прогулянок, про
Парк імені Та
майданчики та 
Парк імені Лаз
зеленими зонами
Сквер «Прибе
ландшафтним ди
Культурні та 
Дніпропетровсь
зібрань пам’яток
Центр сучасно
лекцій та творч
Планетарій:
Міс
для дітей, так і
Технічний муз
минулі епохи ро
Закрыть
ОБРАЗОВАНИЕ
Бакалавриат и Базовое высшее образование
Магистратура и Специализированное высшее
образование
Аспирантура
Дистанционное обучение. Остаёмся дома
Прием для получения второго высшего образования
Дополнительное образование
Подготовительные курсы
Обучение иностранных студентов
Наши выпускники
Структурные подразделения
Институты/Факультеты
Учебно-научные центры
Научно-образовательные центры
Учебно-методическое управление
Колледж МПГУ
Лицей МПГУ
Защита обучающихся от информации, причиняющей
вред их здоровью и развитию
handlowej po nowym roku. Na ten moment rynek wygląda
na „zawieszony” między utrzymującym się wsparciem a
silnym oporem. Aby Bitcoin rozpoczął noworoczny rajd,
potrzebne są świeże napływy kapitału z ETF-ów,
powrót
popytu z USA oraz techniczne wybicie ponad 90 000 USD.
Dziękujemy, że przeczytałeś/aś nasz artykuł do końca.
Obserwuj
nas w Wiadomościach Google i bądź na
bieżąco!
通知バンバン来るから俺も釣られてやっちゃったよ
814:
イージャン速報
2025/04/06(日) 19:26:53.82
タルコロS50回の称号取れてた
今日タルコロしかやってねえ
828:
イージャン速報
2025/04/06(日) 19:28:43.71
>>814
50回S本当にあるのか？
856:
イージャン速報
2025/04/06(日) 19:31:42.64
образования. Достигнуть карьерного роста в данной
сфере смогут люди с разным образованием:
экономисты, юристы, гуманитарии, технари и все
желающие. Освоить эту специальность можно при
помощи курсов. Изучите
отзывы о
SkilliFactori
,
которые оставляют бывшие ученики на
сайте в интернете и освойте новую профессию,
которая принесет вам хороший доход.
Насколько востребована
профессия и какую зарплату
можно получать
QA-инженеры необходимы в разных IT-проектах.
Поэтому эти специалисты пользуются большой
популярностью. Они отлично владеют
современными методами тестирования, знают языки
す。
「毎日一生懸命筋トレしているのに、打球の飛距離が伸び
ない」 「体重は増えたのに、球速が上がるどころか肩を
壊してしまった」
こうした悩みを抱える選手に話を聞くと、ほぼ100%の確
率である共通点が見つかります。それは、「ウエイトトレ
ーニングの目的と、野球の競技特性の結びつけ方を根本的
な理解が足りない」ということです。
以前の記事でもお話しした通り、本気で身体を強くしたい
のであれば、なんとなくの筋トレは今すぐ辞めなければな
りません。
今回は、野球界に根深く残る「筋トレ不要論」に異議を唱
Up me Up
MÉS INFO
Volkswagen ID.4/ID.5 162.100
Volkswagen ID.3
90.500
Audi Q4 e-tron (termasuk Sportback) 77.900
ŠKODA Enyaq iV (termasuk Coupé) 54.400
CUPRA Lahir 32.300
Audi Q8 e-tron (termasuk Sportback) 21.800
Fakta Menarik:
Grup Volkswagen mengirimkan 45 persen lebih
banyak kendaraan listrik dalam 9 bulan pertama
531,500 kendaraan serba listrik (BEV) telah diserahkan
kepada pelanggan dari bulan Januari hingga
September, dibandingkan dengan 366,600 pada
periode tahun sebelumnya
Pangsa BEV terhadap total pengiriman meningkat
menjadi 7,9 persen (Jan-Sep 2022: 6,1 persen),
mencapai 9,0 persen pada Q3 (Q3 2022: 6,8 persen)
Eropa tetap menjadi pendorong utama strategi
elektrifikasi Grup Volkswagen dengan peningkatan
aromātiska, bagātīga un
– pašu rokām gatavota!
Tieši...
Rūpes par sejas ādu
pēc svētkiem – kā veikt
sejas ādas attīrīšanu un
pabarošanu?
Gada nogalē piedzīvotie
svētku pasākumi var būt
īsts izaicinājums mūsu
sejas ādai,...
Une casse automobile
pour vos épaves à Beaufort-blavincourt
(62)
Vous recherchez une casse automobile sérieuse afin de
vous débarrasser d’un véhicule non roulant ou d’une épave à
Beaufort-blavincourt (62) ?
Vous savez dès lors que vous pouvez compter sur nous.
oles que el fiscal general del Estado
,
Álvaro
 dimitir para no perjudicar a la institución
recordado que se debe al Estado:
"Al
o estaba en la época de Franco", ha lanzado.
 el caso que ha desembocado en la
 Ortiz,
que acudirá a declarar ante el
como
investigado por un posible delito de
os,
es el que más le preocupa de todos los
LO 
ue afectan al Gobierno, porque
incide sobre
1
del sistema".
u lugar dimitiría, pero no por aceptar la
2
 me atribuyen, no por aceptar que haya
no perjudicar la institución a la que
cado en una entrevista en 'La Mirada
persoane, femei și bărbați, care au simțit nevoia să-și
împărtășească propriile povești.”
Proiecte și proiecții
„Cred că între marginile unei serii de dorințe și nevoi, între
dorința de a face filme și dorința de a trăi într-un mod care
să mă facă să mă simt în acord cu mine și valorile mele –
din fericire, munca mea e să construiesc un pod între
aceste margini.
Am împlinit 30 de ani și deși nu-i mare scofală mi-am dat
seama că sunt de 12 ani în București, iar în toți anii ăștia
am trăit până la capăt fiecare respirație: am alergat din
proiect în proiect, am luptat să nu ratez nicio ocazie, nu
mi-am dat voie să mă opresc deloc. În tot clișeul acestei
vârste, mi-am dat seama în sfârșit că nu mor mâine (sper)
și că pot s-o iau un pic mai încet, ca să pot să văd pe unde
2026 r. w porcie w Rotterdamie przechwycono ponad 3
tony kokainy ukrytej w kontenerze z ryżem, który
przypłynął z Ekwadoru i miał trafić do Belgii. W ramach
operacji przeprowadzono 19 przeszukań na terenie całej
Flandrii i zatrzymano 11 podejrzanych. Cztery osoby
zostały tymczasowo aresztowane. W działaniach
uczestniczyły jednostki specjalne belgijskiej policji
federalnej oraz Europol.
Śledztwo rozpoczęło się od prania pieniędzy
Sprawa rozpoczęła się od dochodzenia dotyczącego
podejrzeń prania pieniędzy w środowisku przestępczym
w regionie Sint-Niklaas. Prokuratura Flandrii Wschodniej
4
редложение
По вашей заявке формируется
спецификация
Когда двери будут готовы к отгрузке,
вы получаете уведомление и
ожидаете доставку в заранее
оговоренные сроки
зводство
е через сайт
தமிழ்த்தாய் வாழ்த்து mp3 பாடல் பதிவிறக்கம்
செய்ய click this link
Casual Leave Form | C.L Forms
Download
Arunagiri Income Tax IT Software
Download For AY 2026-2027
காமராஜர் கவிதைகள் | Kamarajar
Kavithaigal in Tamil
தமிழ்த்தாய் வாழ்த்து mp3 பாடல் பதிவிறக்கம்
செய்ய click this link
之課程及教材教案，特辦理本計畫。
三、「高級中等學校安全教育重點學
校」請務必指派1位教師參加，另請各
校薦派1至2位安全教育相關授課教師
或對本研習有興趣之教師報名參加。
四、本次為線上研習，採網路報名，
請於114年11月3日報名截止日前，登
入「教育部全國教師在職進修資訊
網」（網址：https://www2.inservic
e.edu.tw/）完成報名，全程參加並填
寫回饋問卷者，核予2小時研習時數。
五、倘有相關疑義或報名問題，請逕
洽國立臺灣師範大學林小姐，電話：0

──────────────────────────────

Count the lines in the data above that contain the word "aceptar", and give only the number.

:: Task output ::
2